London's benchmark FTSE 100 index dropped 1.22 percent to stand at 6,679.82 points in late morning trade.
Frankfurt's DAX 30 shed 1.06 percent to 8,390.69 points and in Paris the CAC 40 decreased by 1.03 percent in value to 4,008.94.
The Milan and Madrid stock exchanges each lost 0.45 percent.
"Economic data out of the eurozone... hasn't helped sentiment, with German unemployment rising," said Craig Erlam, a market analyst at traders Alpari.
"Sentiment has also been hit this morning by news of lowered growth revisions from both the IMF and the OECD."

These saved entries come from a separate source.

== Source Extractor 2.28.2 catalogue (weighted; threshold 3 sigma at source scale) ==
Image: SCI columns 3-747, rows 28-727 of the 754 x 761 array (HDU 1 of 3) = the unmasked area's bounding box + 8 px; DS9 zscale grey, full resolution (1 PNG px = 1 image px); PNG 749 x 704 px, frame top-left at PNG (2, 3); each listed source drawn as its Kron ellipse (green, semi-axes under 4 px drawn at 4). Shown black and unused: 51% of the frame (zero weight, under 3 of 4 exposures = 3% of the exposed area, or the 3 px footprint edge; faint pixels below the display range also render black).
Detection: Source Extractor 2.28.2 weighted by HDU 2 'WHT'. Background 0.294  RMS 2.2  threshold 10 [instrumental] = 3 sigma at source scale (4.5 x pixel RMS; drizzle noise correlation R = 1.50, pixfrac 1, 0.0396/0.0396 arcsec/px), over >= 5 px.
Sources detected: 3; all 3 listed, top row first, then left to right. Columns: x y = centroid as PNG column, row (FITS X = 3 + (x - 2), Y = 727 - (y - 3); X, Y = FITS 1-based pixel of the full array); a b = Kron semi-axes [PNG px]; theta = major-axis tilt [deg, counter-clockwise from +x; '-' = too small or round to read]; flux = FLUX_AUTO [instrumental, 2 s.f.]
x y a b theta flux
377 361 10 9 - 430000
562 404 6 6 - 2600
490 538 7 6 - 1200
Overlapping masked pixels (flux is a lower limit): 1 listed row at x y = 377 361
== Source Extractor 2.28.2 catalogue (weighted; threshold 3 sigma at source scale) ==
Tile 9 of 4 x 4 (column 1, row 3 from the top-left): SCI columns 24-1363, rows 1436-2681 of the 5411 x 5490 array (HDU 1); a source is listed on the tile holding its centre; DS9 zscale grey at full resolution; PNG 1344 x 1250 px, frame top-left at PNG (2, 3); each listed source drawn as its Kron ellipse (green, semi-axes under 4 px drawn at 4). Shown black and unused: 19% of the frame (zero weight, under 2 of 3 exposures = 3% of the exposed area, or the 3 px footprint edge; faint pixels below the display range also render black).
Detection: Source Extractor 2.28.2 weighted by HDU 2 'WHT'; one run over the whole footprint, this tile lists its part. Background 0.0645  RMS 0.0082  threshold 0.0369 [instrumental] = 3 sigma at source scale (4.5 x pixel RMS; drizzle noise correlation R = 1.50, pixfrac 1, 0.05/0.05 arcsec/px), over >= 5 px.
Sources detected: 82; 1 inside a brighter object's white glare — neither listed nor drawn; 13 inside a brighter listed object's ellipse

The International Monetary Fund cut its 2013 growth forecast for China to "around 7.75 percent", a top official said Wednesday, citing a sluggish global recovery which hurt exports.
The organisation had previously predicted growth of 8.0 percent in the world's second-biggest economy this year.
China is seen as a potential driver of global recovery in the face of the eurozone's ongoing debt crisis and unsteady growth elsewhere.
Elsewhere, the OECD slashed its growth forecast for the world's most advanced economies, except Japan, but said growth should pick up later this year.
In Europe, unemployment in Germany increased in seasonally adjusted terms in May, but the country's labour market is continuing to hold up relatively well to the eurozone debt crisis, official data showed on Wednesday.
On the face of it, headline unemployment fell this month, but that was due to seasonal factors, monthly data compiled by the Federal Labour Office showed.
The raw or unadjusted jobless total fell by 83,360 to 2.937 million and the jobless rate -- which measures the number of unemployed as a proportion of the working population as a whole -- fell to 6.8 percent in May from 7.1 percent in April.
In foreign exchange trading, the euro rose to $1.2890 from $1.2855 late in New York on Tuesday.
The dollar fell to 101.74 yen from 102.32 yen on Tuesday.
On the London Bullion Market, the price of gold climbed to $1,385.02 an ounce from $1,376.50 on Tuesday.
European stock markets closed markedly higher on Tuesday, boosted by better-than-expected US data and what market watchers interpreted as indications of continued central bank support.
Figures out Wednesday revealed that bank lending to the private sector in the eurozone contracted again in April as the region's long-running debt crisis continues to choke demand for credit.
Eurozone bank loans to the private sector declined by 0.9 percent in April compared with the same month in 2012 after already shrinking by 0.7 percent the previous month, the European Central Bank said in a statement.